The course load is 10 ECTS equal to 280 hours.

  • Hours spent on attending the seminar: 2 hours per week x 13 weeks = 26 hours

  • Time for studying the compulsive literature: 2000 pages : 20 per hour = 100 hours

  • Time for composing a presentation: 19 hours

  • Time to write the term paper: 135 hours

Assessment method

The final mark of this course will be composed of the following elements:

  • Active participation in group discussions and presentations (40%)

  • 5,000-word essay (term paper) (60%). A printed draft version is to be presented and discussed during the course (=second presentation); the feedback given by the instructor and fellow students must be integrated into the final version.

In order to pass the course, students must obtain an overall mark of 5.50 (=6) or higher. A new version of the final assignment (60%) may be written if the overall mark for the course is “5.49” (=5) or lower. If students take this option, they must choose an alternative topic. They will not be permitted to resubmit the same paper. The deadline for this version will be determined in consultation.

The course is an integrated whole.

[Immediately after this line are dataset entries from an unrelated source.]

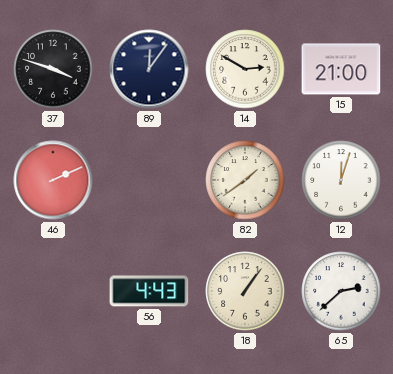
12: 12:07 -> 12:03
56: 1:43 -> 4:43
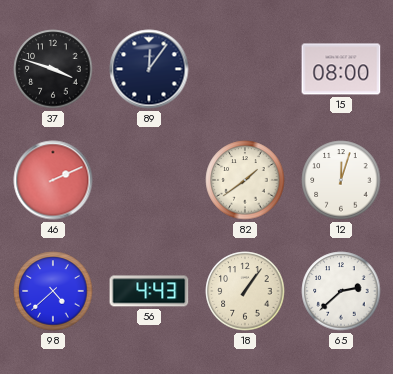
14: 2:50 -> none
15: 21:00 -> 08:00
98: none -> 4:38
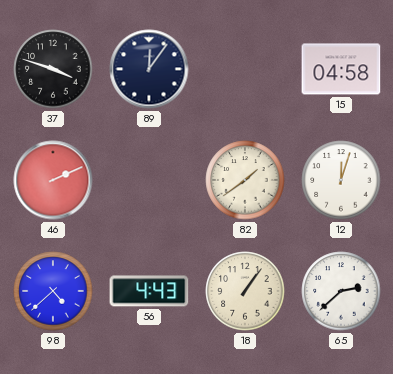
15: 08:00 -> 04:58
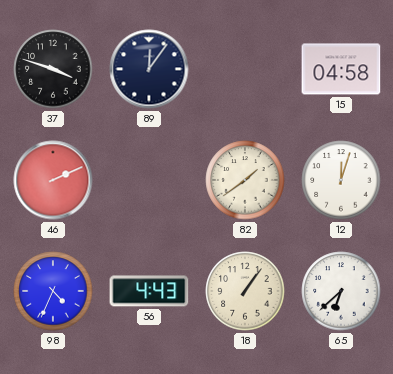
98: 4:38 -> 4:34
65: 2:38 -> 6:38
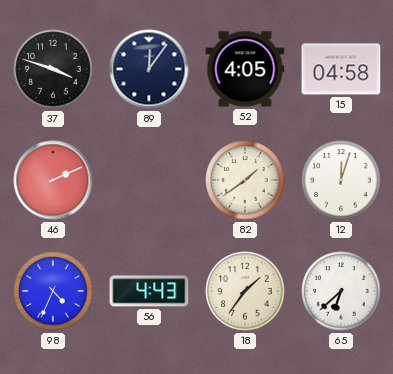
52: none -> 4:05
18: 1:06 -> 1:36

All assessment parts must be completed in the same academic year. No partial marks can be carried over into following years.



Reading list

Will be made available to the students at the beginning of the course


Students are required to register through uSis. To avoid mistakes and problems, students are strongly advised to register in uSis through the activity number which can be found in the timetable in the column under the heading “Act.nbr.”.

Not being registered, means no permission to attend this course. See also the ‘Registration procedures for classes and examinations’ for registration deadlines and more information on how to register.


Dhr. dr. J. Schmidt.


Students with disabilities

The university is committed to supporting and accommodating students with disabilities as stated in the university protocol (especially pages 3-5). Students should contact Fenestra Disability Centre at least four weeks before the start of their courses to ensure that all necessary academic accommodations can be made in time conform the abovementioned protocol.

Academic Integrity

Students are expected to be familiar with Leiden University policies on plagiarism and academic integrity. Plagiarism will not be tolerated. If you submit any work with your name affixed to it, it is assumed to be your own work with all sources used properly indicated and documented in the text (with quotations and/or citations).